• _INSTRUCTIONS FOR THE TASK_
Reproduce the records word for word, beginning at the line that contains "pose: elev=20.1 azim=45.2" and stopping after the line that contains "Dot at: (235, 250)". Give only those lines.

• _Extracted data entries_
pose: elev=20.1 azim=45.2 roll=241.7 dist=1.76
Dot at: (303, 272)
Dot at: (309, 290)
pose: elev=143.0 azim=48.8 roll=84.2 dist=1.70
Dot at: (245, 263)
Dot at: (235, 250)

* * *

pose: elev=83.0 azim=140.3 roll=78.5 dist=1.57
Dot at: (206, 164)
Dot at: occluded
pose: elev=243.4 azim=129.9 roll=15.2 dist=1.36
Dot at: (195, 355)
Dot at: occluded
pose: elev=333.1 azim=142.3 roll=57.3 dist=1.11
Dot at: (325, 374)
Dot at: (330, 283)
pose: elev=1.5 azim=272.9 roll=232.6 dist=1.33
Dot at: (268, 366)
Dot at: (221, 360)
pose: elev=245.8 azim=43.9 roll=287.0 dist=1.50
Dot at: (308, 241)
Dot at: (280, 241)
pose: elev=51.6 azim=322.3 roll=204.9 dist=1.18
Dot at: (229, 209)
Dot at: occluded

...

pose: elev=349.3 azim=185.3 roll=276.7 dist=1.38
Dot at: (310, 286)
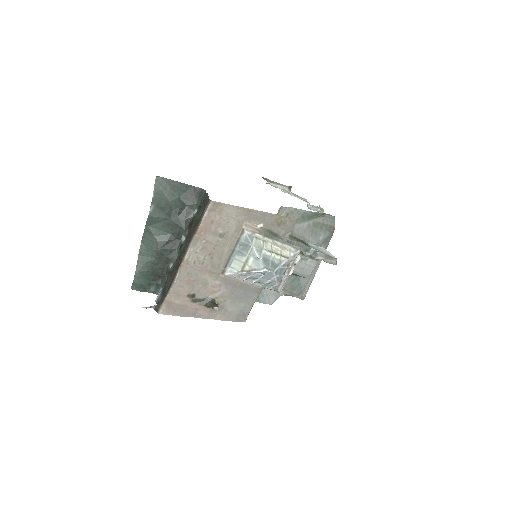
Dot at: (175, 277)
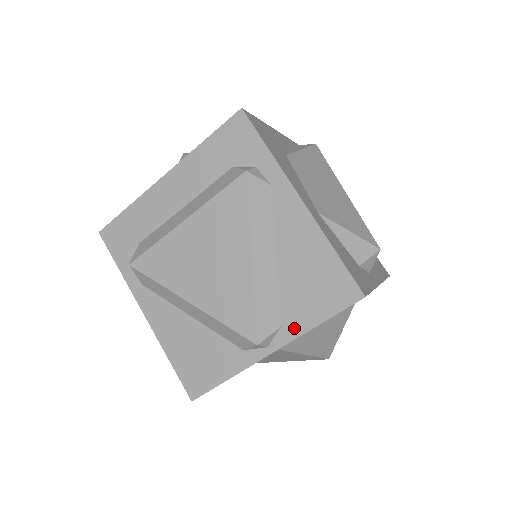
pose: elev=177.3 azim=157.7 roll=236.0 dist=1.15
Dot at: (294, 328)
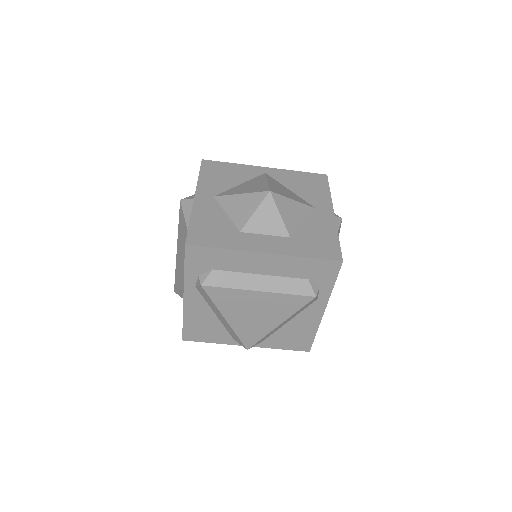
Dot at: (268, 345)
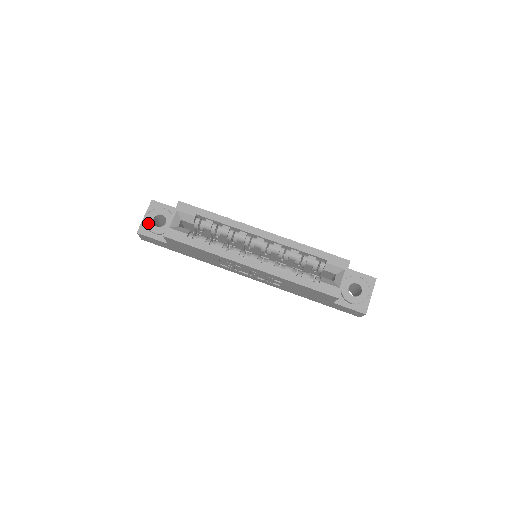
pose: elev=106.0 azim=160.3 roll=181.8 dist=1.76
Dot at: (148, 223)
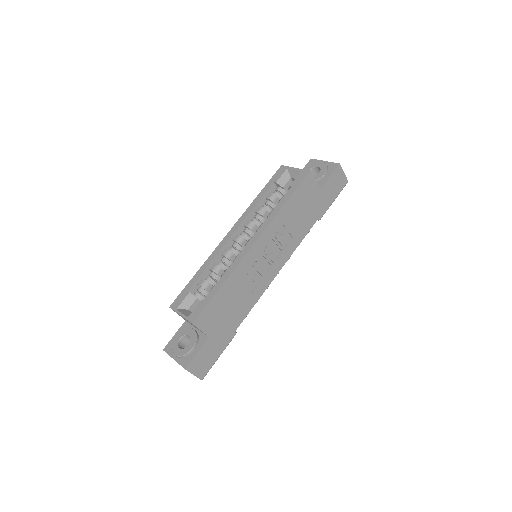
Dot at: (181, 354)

• _SOLUTION TO THIS EXERCISE_
pose: elev=20.1 azim=45.2 roll=241.7 dist=1.76
Dot at: (303, 272)
Dot at: (309, 290)
pose: elev=143.0 azim=48.8 roll=84.2 dist=1.70
Dot at: (245, 263)
Dot at: (235, 250)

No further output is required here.